**The task:** Render all of the data below as a numbered list, one line per item, with blank lines skipped and the pictures left out.

**Extracted information:**
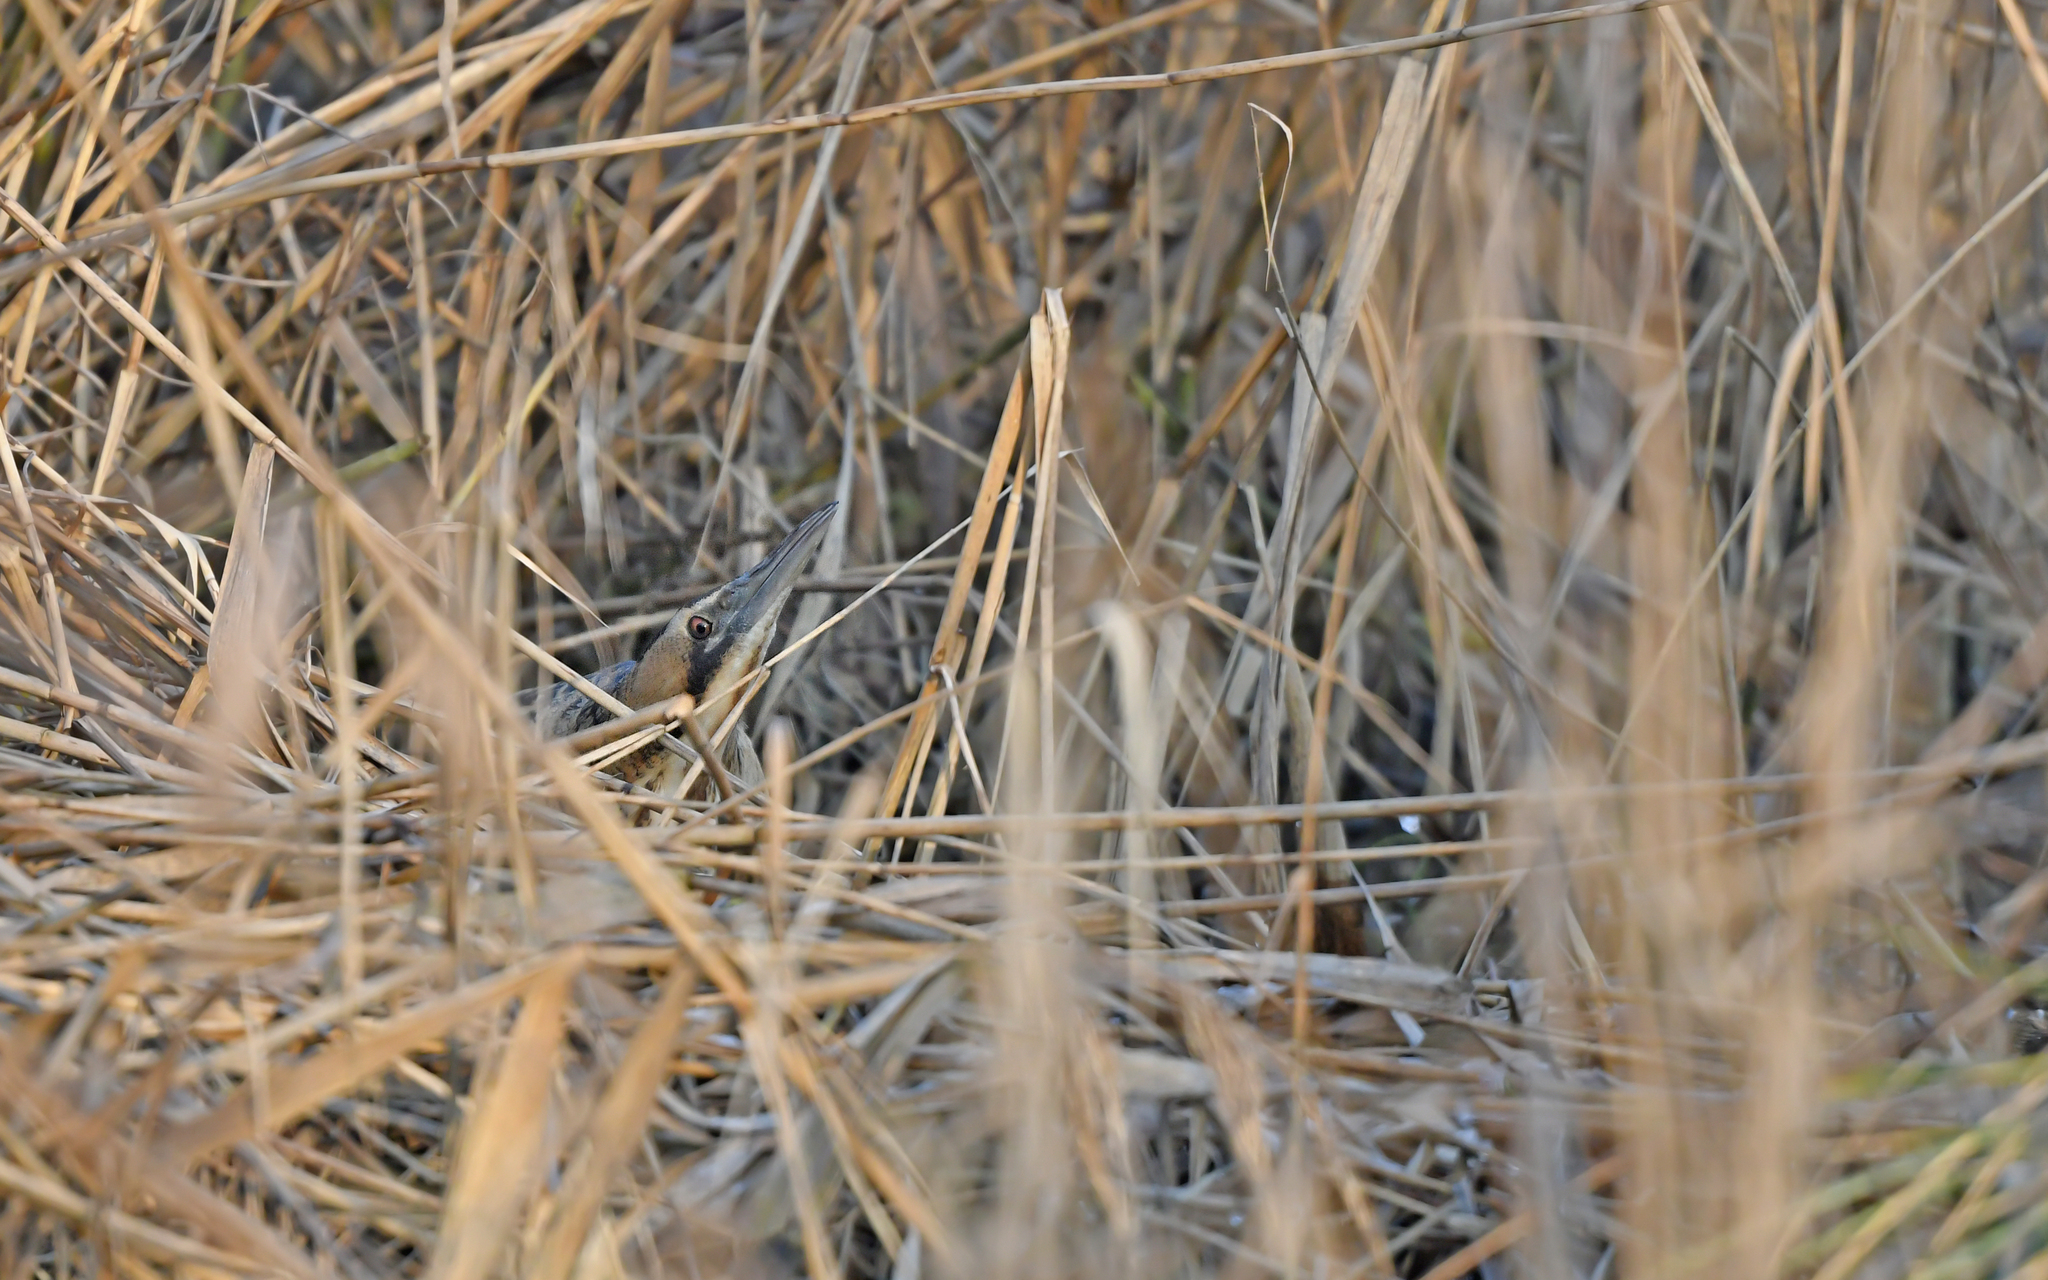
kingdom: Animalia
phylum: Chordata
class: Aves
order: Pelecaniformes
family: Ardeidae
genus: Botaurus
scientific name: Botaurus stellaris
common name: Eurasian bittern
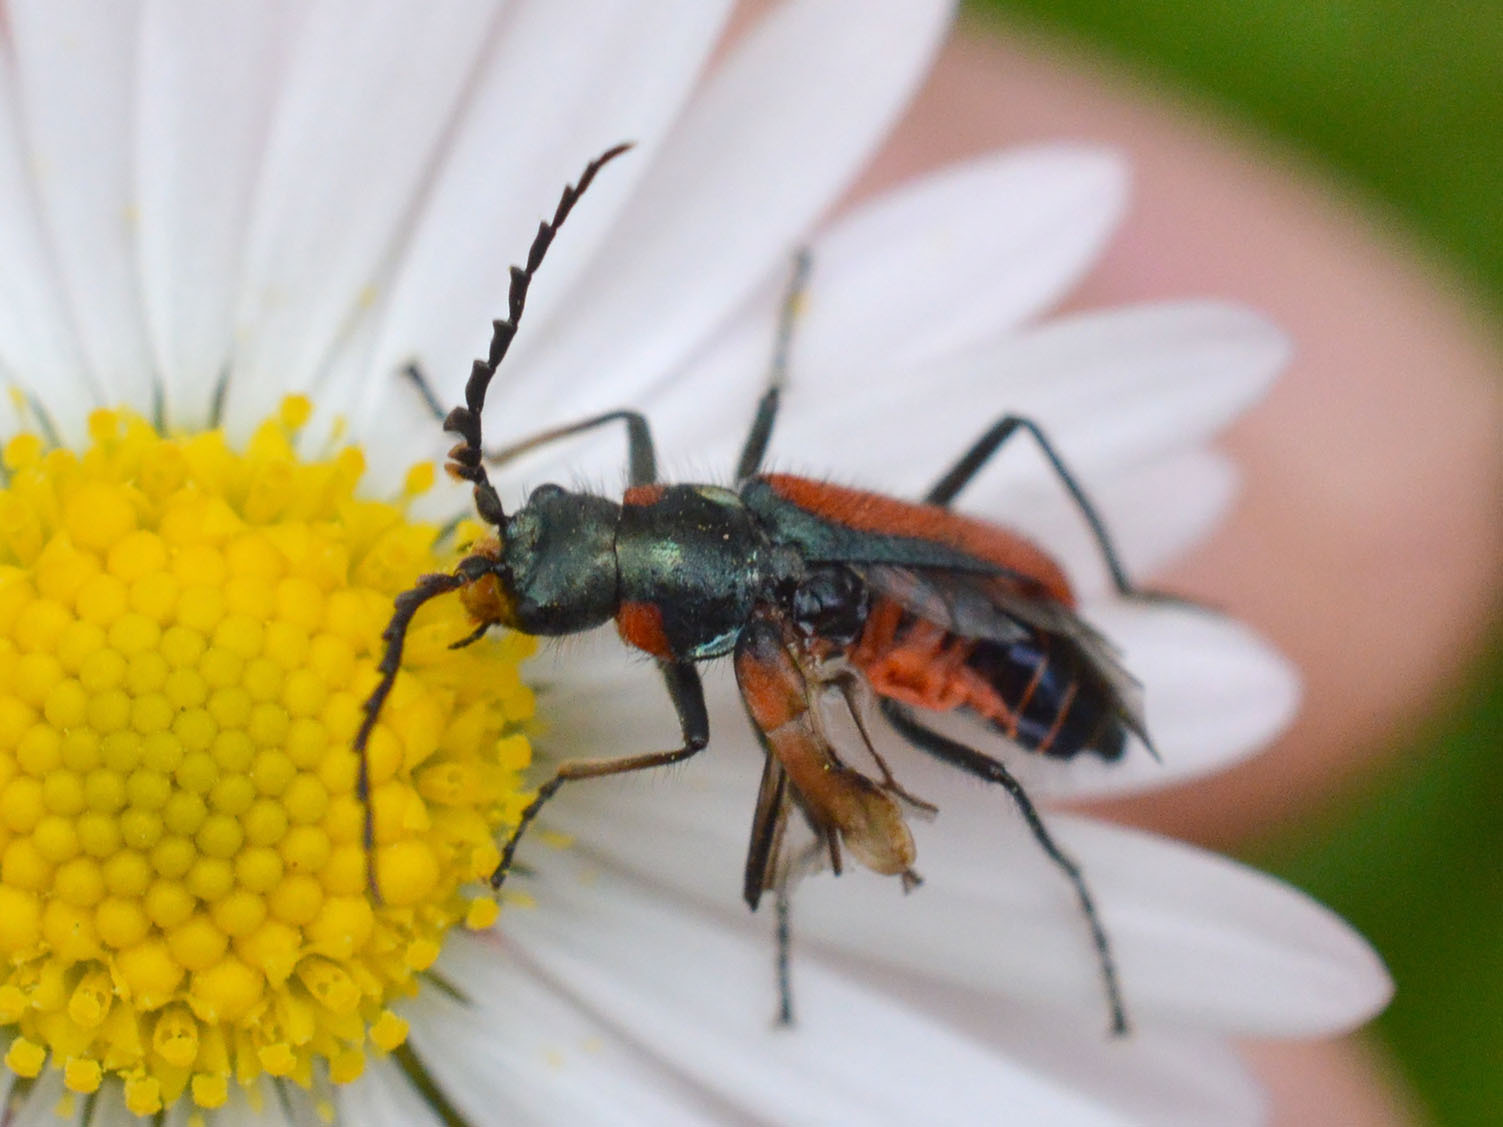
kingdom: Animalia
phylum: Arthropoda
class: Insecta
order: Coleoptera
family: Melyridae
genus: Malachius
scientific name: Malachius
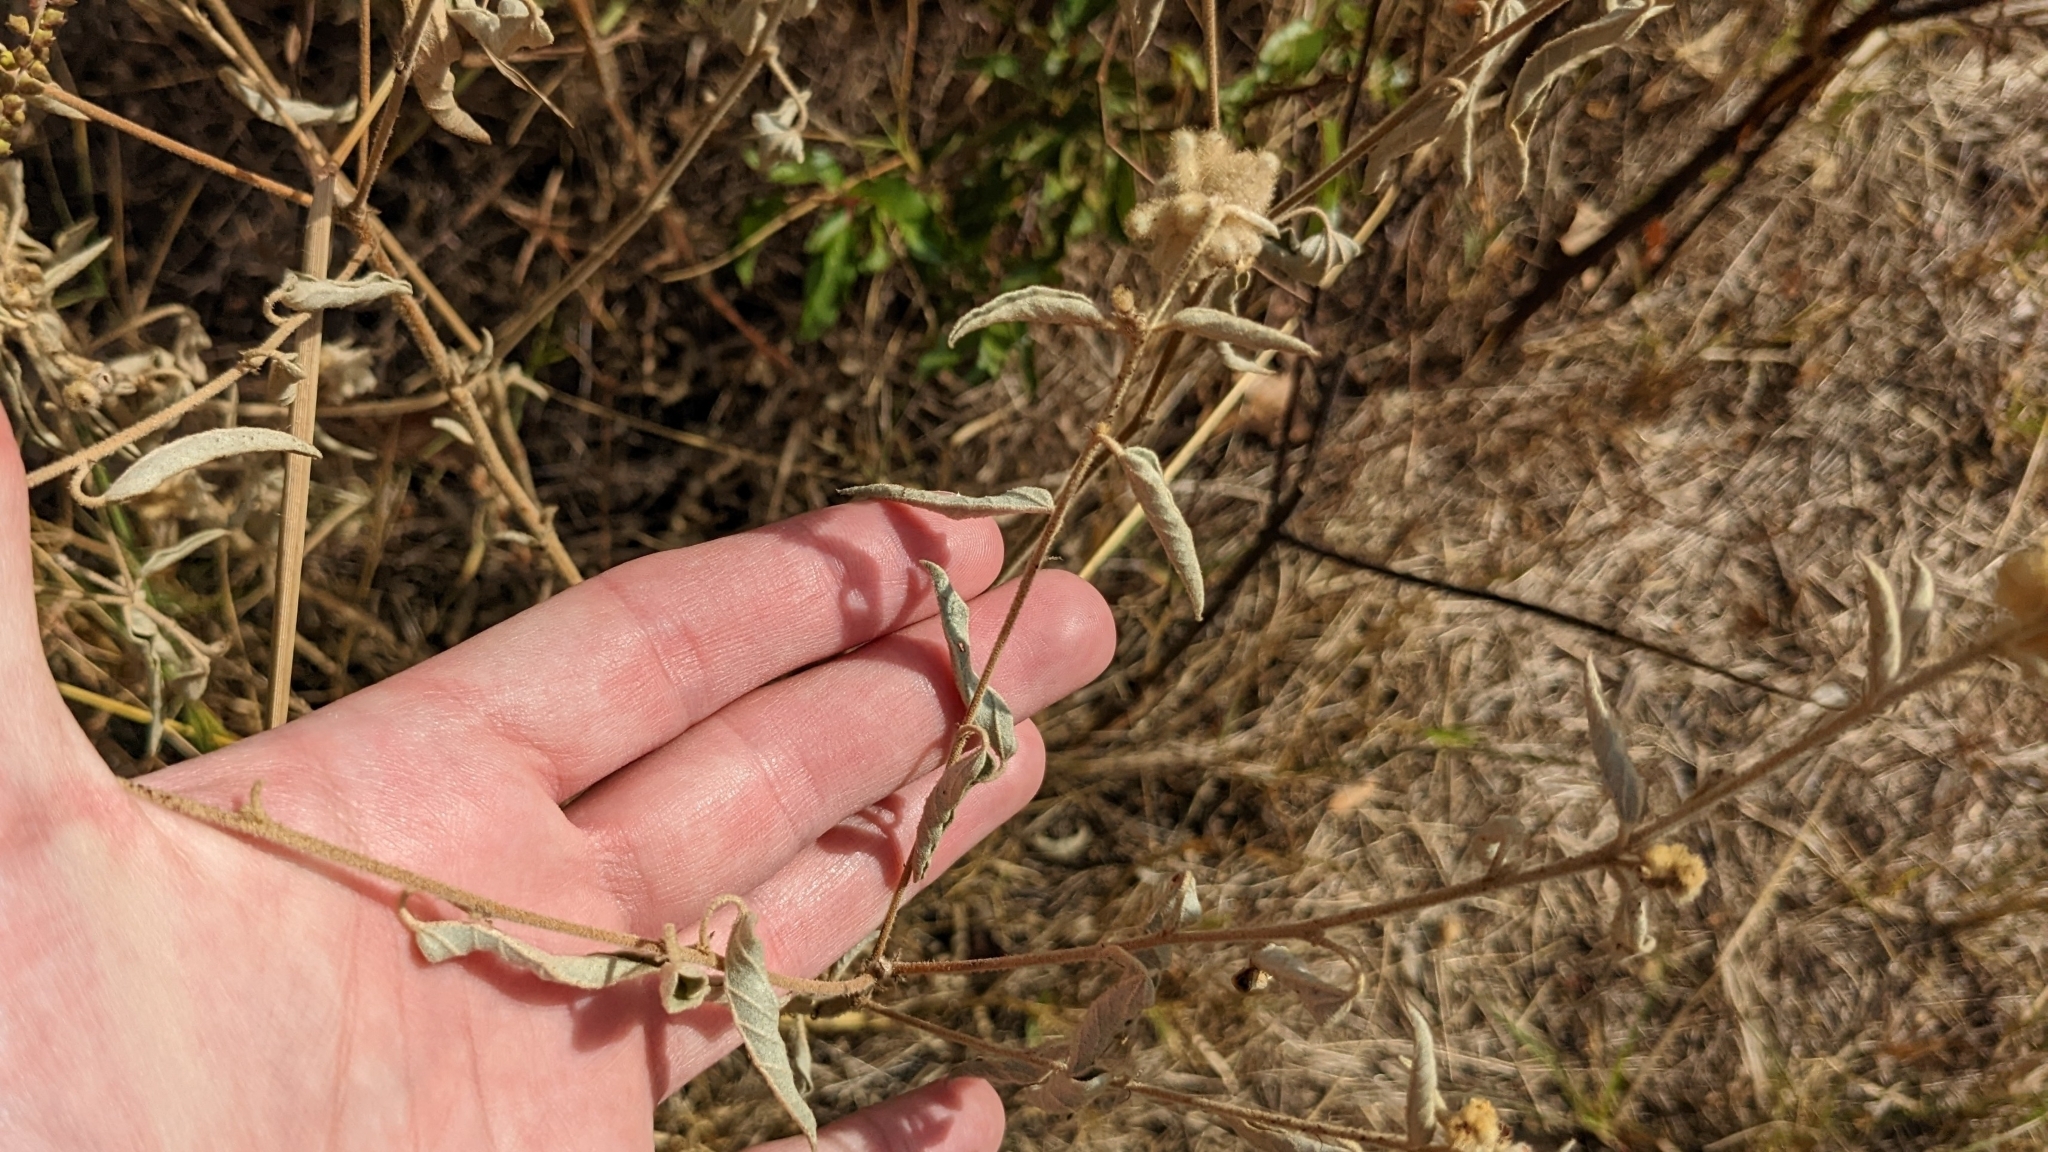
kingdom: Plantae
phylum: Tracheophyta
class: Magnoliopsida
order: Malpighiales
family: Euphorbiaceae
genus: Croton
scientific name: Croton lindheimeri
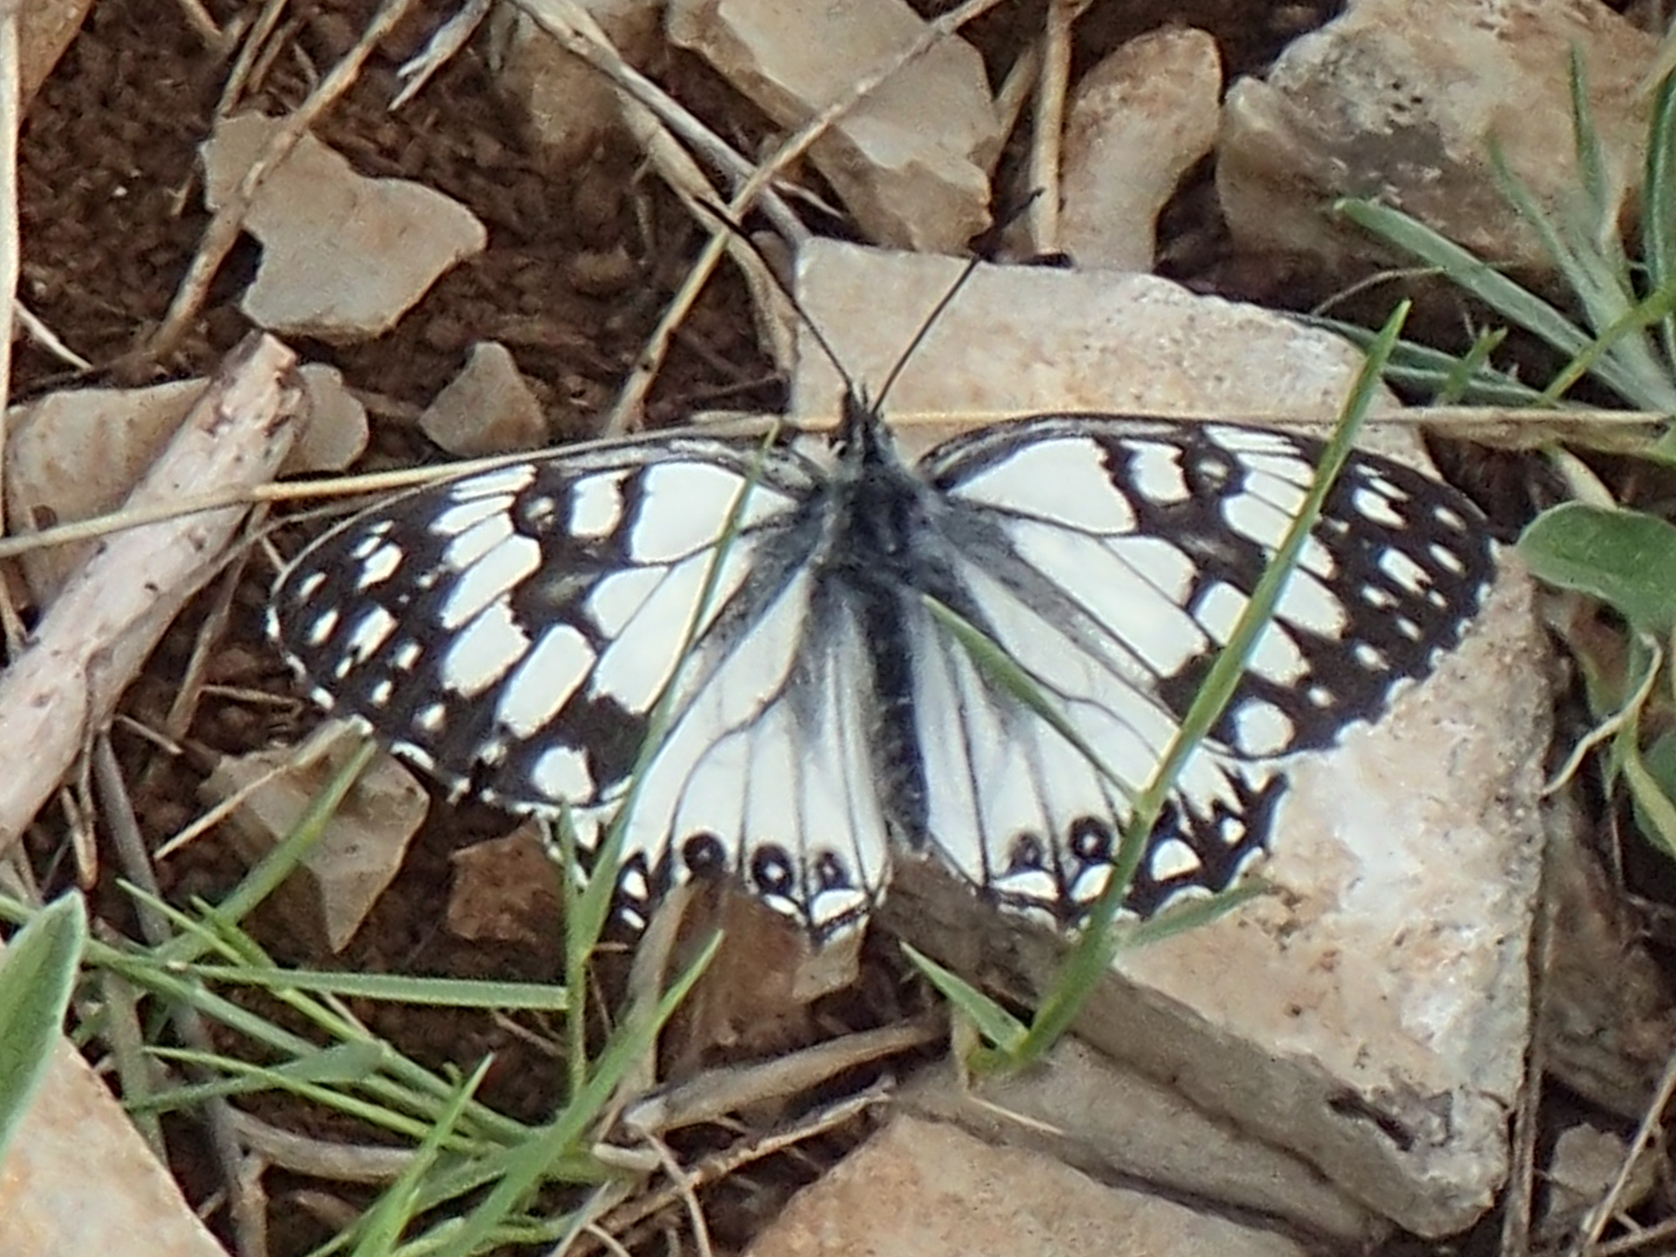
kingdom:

**Exercise solution:**
1. kingdom: Animalia
2. phylum: Chordata
3. class: Aves
4. order: Pelecaniformes
5. family: Ardeidae
6. genus: Botaurus
7. scientific name: Botaurus stellaris
8. common name: Eurasian bittern
9. kingdom: Animalia
10. phylum: Arthropoda
11. class: Insecta
12. order: Coleoptera
13. family: Melyridae
14. genus: Malachius
15. scientific name: Malachius
16. kingdom: Plantae
17. phylum: Tracheophyta
18. class: Magnoliopsida
19. order: Malpighiales
20. family: Euphorbiaceae
21. genus: Croton
22. scientific name: Croton lindheimeri
23. kingdom:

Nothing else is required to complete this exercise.